Gwenyth Beale recently completed linguistic and literacy training in Melbourne and has joined Pioneer Bible Translators (PBT) as a Literacy Specialist. This role includes training and guiding a team of literacy workers from many language groups in the Madang Province, which has about 164 languages.
“I grew up in New Guinea, the middle child of Frank and Win Beale, who were pioneer missionaries for Churches of Christ in Papua New Guinea. When we left I had no idea that I might one day come back to live and serve. My tasks as a Literacy Specialist will include: continuing to work with mother tongue speakers to get the curriculum ready for use in their schools; training nationals (including women) to become literacy teachers in their own languages; and helping people develop a library of resources to use with literacy. One way to develop reading materials is to run writers’ workshops, where literate speakers write short stories that are meaningful and engaging and can be used for reading.
Imagine being a mother who is unable to read or write. With no village school, your children are also growing up illiterate. The only book in your house is a Bible, which you want to be able to read but can’t, and it is too hard for your children to learn from. In your community, less than 43% of people can read or write; two-thirds of which are women. You want to go to other villages where they have teachers so you can learn the basics, but you have to look after your children. What can you do? We know that if women can read, their children are more likely to be able to read. My hope is to be able to run workshops specifically for women to help them become literacy teachers.
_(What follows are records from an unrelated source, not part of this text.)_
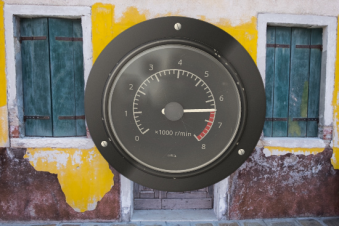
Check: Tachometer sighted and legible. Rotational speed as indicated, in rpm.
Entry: 6400 rpm
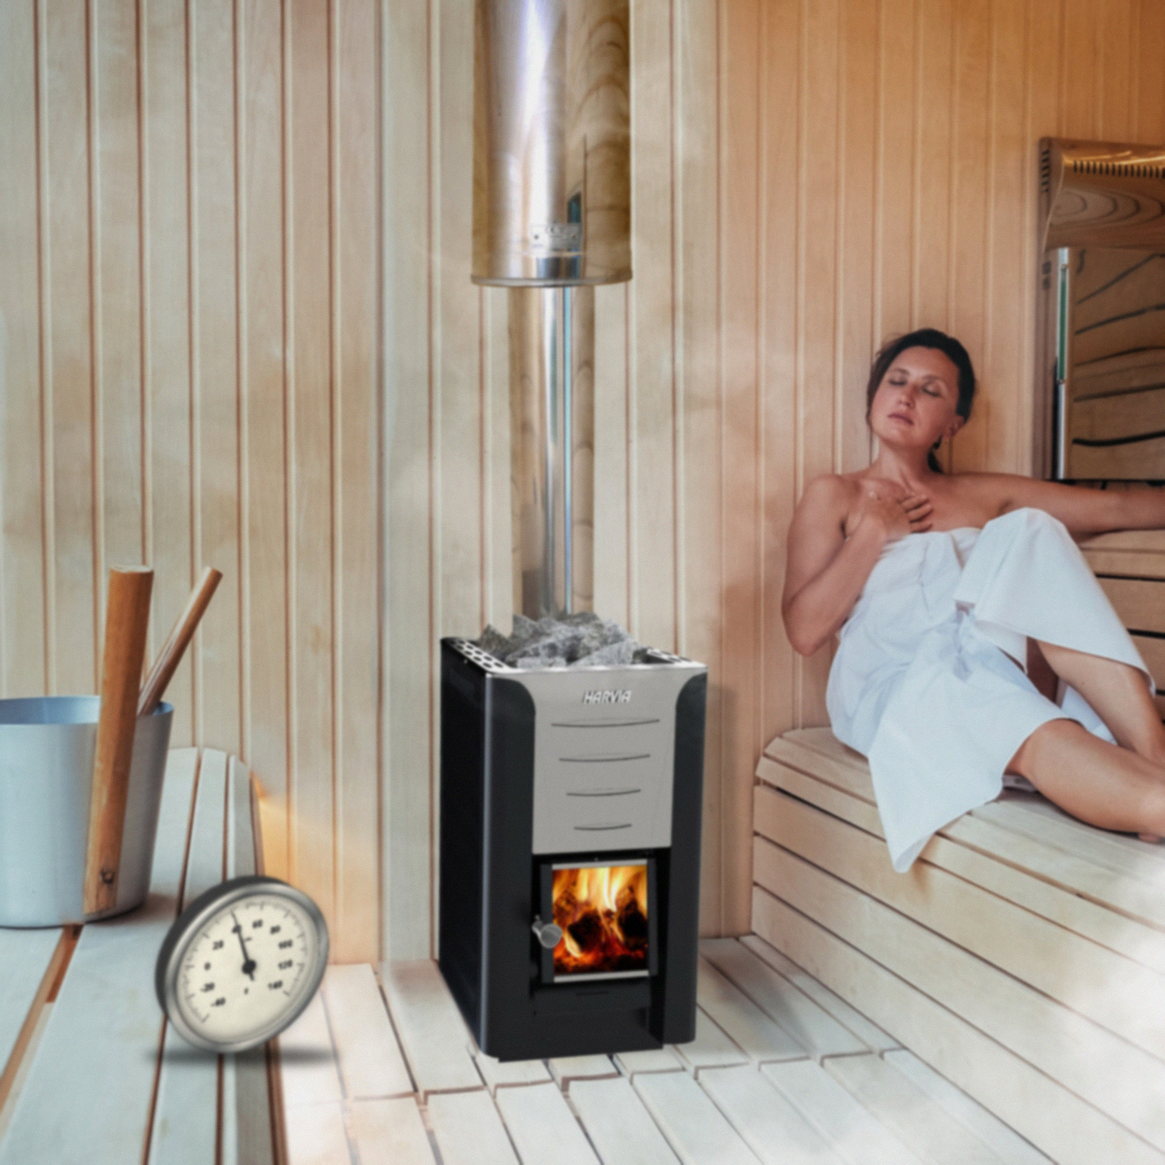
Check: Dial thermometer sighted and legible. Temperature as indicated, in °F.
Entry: 40 °F
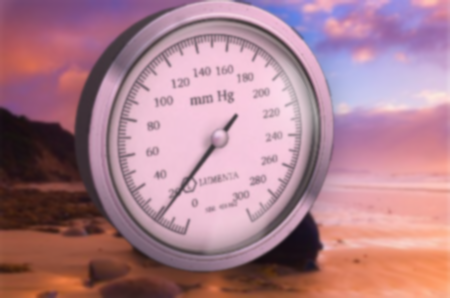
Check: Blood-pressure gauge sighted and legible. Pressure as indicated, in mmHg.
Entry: 20 mmHg
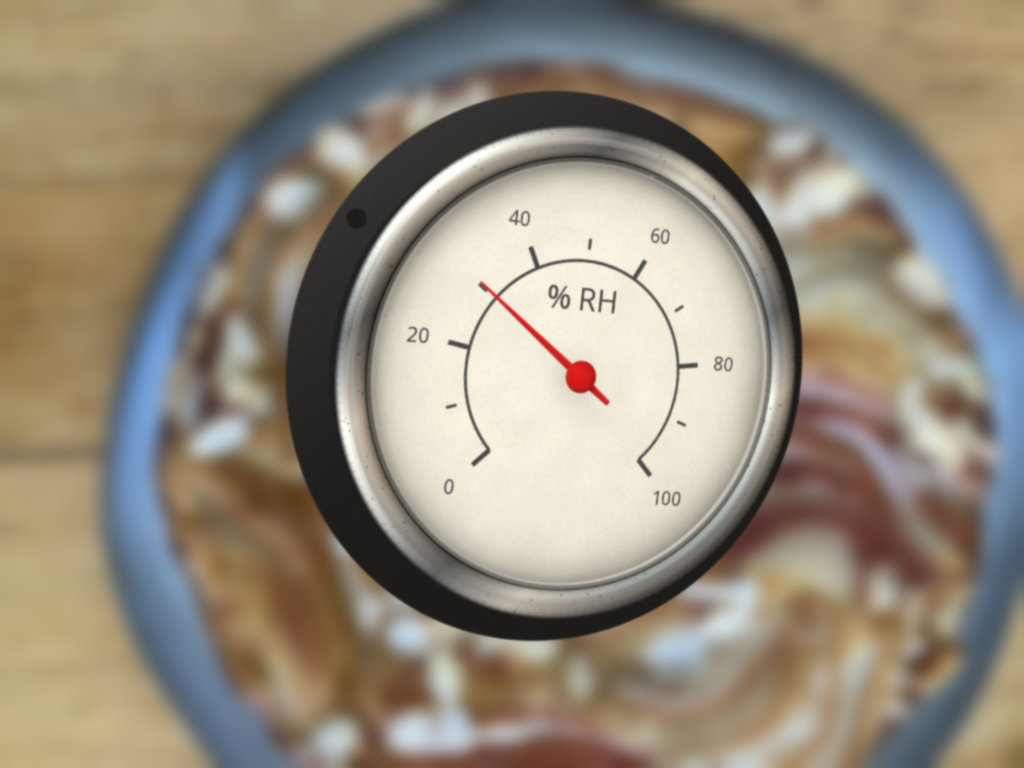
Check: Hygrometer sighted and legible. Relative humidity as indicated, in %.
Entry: 30 %
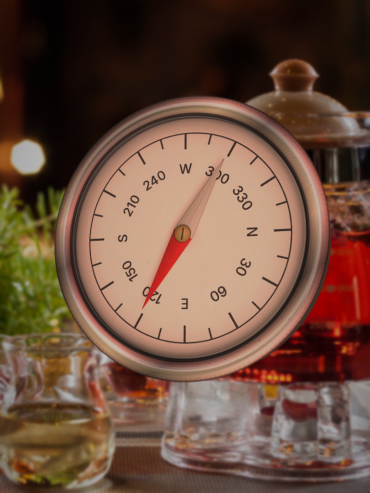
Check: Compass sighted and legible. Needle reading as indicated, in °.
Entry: 120 °
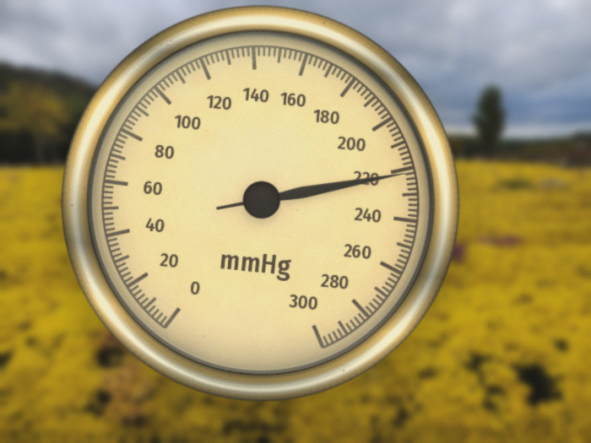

But to provide for women in this way, I will need to travel to villages, stay in bush housing, often with limited ‘phone coverage, train with no electricity, and take everything needed with me”
Pioneer Bible Translators (PBT) Papua New Guinea have developed an elementary curriculum for Prep and Year 1 in collaboration with the Summer Institute of Linguistics, and they are gradually working with mother-tongue speakers to translate it into their languages and have the resources translated, produced, laminated, and boxed for use in the villages.